Data section section start

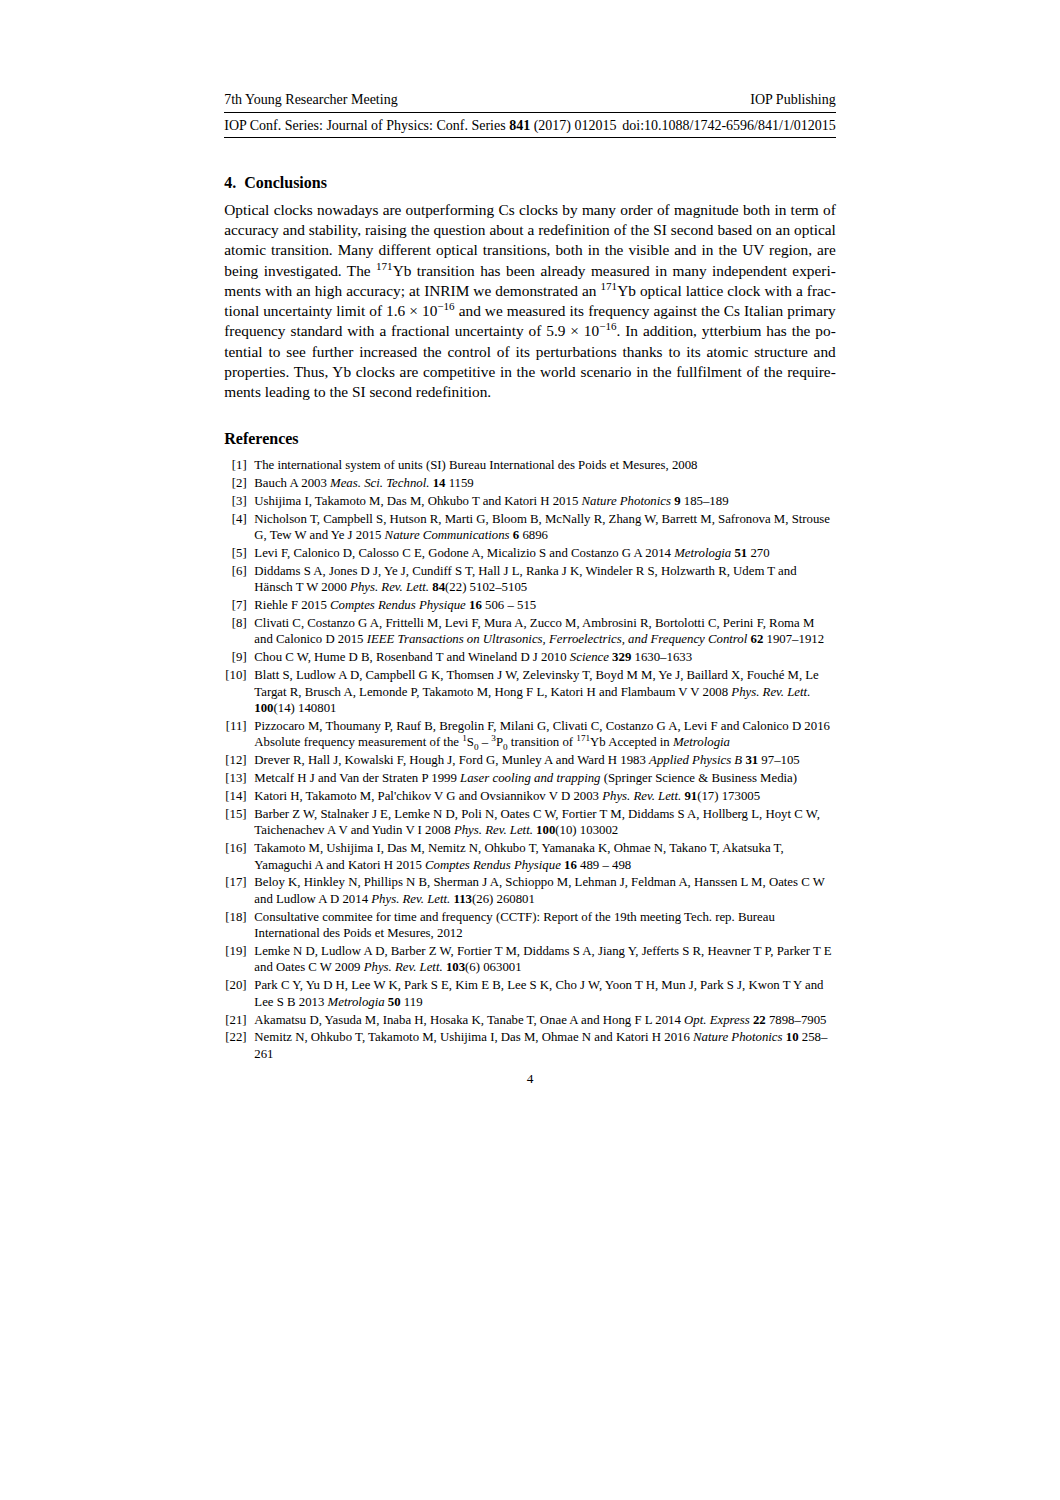7th Young Researcher Meeting
IOP Publishing
IOP Conf. Series: Journal of Physics: Conf. Series 841 (2017) 012015
doi:10.1088/1742-6596/841/1/012015
4. Conclusions
Optical clocks nowadays are outperforming Cs clocks by many order of magnitude both in term of accuracy and stability, raising the question about a redefinition of the SI second based on an optical atomic transition. Many different optical transitions, both in the visible and in the UV region, are being investigated. The 171Yb transition has been already measured in many independent experiments with an high accuracy; at INRIM we demonstrated an 171Yb optical lattice clock with a fractional uncertainty limit of 1.6 × 10−16 and we measured its frequency against the Cs Italian primary frequency standard with a fractional uncertainty of 5.9 × 10−16. In addition, ytterbium has the potential to see further increased the control of its perturbations thanks to its atomic structure and properties. Thus, Yb clocks are competitive in the world scenario in the fullfilment of the requirements leading to the SI second redefinition.
References
[1] The international system of units (SI) Bureau International des Poids et Mesures, 2008
[2] Bauch A 2003 Meas. Sci. Technol. 14 1159
[3] Ushijima I, Takamoto M, Das M, Ohkubo T and Katori H 2015 Nature Photonics 9 185–189
[4] Nicholson T, Campbell S, Hutson R, Marti G, Bloom B, McNally R, Zhang W, Barrett M, Safronova M, Strouse G, Tew W and Ye J 2015 Nature Communications 6 6896
[5] Levi F, Calonico D, Calosso C E, Godone A, Micalizio S and Costanzo G A 2014 Metrologia 51 270
[6] Diddams S A, Jones D J, Ye J, Cundiff S T, Hall J L, Ranka J K, Windeler R S, Holzwarth R, Udem T and Hänsch T W 2000 Phys. Rev. Lett. 84(22) 5102–5105
[7] Riehle F 2015 Comptes Rendus Physique 16 506 – 515
[8] Clivati C, Costanzo G A, Frittelli M, Levi F, Mura A, Zucco M, Ambrosini R, Bortolotti C, Perini F, Roma M and Calonico D 2015 IEEE Transactions on Ultrasonics, Ferroelectrics, and Frequency Control 62 1907–1912
[9] Chou C W, Hume D B, Rosenband T and Wineland D J 2010 Science 329 1630–1633
[10] Blatt S, Ludlow A D, Campbell G K, Thomsen J W, Zelevinsky T, Boyd M M, Ye J, Baillard X, Fouché M, Le Targat R, Brusch A, Lemonde P, Takamoto M, Hong F L, Katori H and Flambaum V V 2008 Phys. Rev. Lett. 100(14) 140801
[11] Pizzocaro M, Thoumany P, Rauf B, Bregolin F, Milani G, Clivati C, Costanzo G A, Levi F and Calonico D 2016 Absolute frequency measurement of the 1S0 – 3P0 transition of 171Yb Accepted in Metrologia
[12] Drever R, Hall J, Kowalski F, Hough J, Ford G, Munley A and Ward H 1983 Applied Physics B 31 97–105
[13] Metcalf H J and Van der Straten P 1999 Laser cooling and trapping (Springer Science & Business Media)
[14] Katori H, Takamoto M, Pal'chikov V G and Ovsiannikov V D 2003 Phys. Rev. Lett. 91(17) 173005
[15] Barber Z W, Stalnaker J E, Lemke N D, Poli N, Oates C W, Fortier T M, Diddams S A, Hollberg L, Hoyt C W, Taichenachev A V and Yudin V I 2008 Phys. Rev. Lett. 100(10) 103002
[16] Takamoto M, Ushijima I, Das M, Nemitz N, Ohkubo T, Yamanaka K, Ohmae N, Takano T, Akatsuka T, Yamaguchi A and Katori H 2015 Comptes Rendus Physique 16 489 – 498
[17] Beloy K, Hinkley N, Phillips N B, Sherman J A, Schioppo M, Lehman J, Feldman A, Hanssen L M, Oates C W and Ludlow A D 2014 Phys. Rev. Lett. 113(26) 260801
[18] Consultative commitee for time and frequency (CCTF): Report of the 19th meeting Tech. rep. Bureau International des Poids et Mesures, 2012
[19] Lemke N D, Ludlow A D, Barber Z W, Fortier T M, Diddams S A, Jiang Y, Jefferts S R, Heavner T P, Parker T E and Oates C W 2009 Phys. Rev. Lett. 103(6) 063001
[20] Park C Y, Yu D H, Lee W K, Park S E, Kim E B, Lee S K, Cho J W, Yoon T H, Mun J, Park S J, Kwon T Y and Lee S B 2013 Metrologia 50 119
[21] Akamatsu D, Yasuda M, Inaba H, Hosaka K, Tanabe T, Onae A and Hong F L 2014 Opt. Express 22 7898–7905
[22] Nemitz N, Ohkubo T, Takamoto M, Ushijima I, Das M, Ohmae N and Katori H 2016 Nature Photonics 10 258–261
4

Data section section end

▶ Problem details
Pictures are not part of the copy; reproduce everything else in the records exactly.

▶ Exercise response
7th Young Researcher Meeting
IOP Publishing
IOP Conf. Series: Journal of Physics: Conf. Series 841 (2017) 012015
doi:10.1088/1742-6596/841/1/012015
4. Conclusions
Optical clocks nowadays are outperforming Cs clocks by many order of magnitude both in term of accuracy and stability, raising the question about a redefinition of the SI second based on an optical atomic transition. Many different optical transitions, both in the visible and in the UV region, are being investigated. The 171Yb transition has been already measured in many independent experiments with an high accuracy; at INRIM we demonstrated an 171Yb optical lattice clock with a fractional uncertainty limit of 1.6 × 10−16 and we measured its frequency against the Cs Italian primary frequency standard with a fractional uncertainty of 5.9 × 10−16. In addition, ytterbium has the potential to see further increased the control of its perturbations thanks to its atomic structure and properties. Thus, Yb clocks are competitive in the world scenario in the fullfilment of the requirements leading to the SI second redefinition.
References
[1] The international system of units (SI) Bureau International des Poids et Mesures, 2008
[2] Bauch A 2003 Meas. Sci. Technol. 14 1159
[3] Ushijima I, Takamoto M, Das M, Ohkubo T and Katori H 2015 Nature Photonics 9 185–189
[4] Nicholson T, Campbell S, Hutson R, Marti G, Bloom B, McNally R, Zhang W, Barrett M, Safronova M, Strouse G, Tew W and Ye J 2015 Nature Communications 6 6896
[5] Levi F, Calonico D, Calosso C E, Godone A, Micalizio S and Costanzo G A 2014 Metrologia 51 270
[6] Diddams S A, Jones D J, Ye J, Cundiff S T, Hall J L, Ranka J K, Windeler R S, Holzwarth R, Udem T and Hänsch T W 2000 Phys. Rev. Lett. 84(22) 5102–5105
[7] Riehle F 2015 Comptes Rendus Physique 16 506 – 515
[8] Clivati C, Costanzo G A, Frittelli M, Levi F, Mura A, Zucco M, Ambrosini R, Bortolotti C, Perini F, Roma M and Calonico D 2015 IEEE Transactions on Ultrasonics, Ferroelectrics, and Frequency Control 62 1907–1912
[9] Chou C W, Hume D B, Rosenband T and Wineland D J 2010 Science 329 1630–1633
[10] Blatt S, Ludlow A D, Campbell G K, Thomsen J W, Zelevinsky T, Boyd M M, Ye J, Baillard X, Fouché M, Le Targat R, Brusch A, Lemonde P, Takamoto M, Hong F L, Katori H and Flambaum V V 2008 Phys. Rev. Lett. 100(14) 140801
[11] Pizzocaro M, Thoumany P, Rauf B, Bregolin F, Milani G, Clivati C, Costanzo G A, Levi F and Calonico D 2016 Absolute frequency measurement of the 1S0 – 3P0 transition of 171Yb Accepted in Metrologia
[12] Drever R, Hall J, Kowalski F, Hough J, Ford G, Munley A and Ward H 1983 Applied Physics B 31 97–105
[13] Metcalf H J and Van der Straten P 1999 Laser cooling and trapping (Springer Science & Business Media)
[14] Katori H, Takamoto M, Pal'chikov V G and Ovsiannikov V D 2003 Phys. Rev. Lett. 91(17) 173005
[15] Barber Z W, Stalnaker J E, Lemke N D, Poli N, Oates C W, Fortier T M, Diddams S A, Hollberg L, Hoyt C W, Taichenachev A V and Yudin V I 2008 Phys. Rev. Lett. 100(10) 103002
[16] Takamoto M, Ushijima I, Das M, Nemitz N, Ohkubo T, Yamanaka K, Ohmae N, Takano T, Akatsuka T, Yamaguchi A and Katori H 2015 Comptes Rendus Physique 16 489 – 498
[17] Beloy K, Hinkley N, Phillips N B, Sherman J A, Schioppo M, Lehman J, Feldman A, Hanssen L M, Oates C W and Ludlow A D 2014 Phys. Rev. Lett. 113(26) 260801
[18] Consultative commitee for time and frequency (CCTF): Report of the 19th meeting Tech. rep. Bureau International des Poids et Mesures, 2012
[19] Lemke N D, Ludlow A D, Barber Z W, Fortier T M, Diddams S A, Jiang Y, Jefferts S R, Heavner T P, Parker T E and Oates C W 2009 Phys. Rev. Lett. 103(6) 063001
[20] Park C Y, Yu D H, Lee W K, Park S E, Kim E B, Lee S K, Cho J W, Yoon T H, Mun J, Park S J, Kwon T Y and Lee S B 2013 Metrologia 50 119
[21] Akamatsu D, Yasuda M, Inaba H, Hosaka K, Tanabe T, Onae A and Hong F L 2014 Opt. Express 22 7898–7905
[22] Nemitz N, Ohkubo T, Takamoto M, Ushijima I, Das M, Ohmae N and Katori H 2016 Nature Photonics 10 258–261
4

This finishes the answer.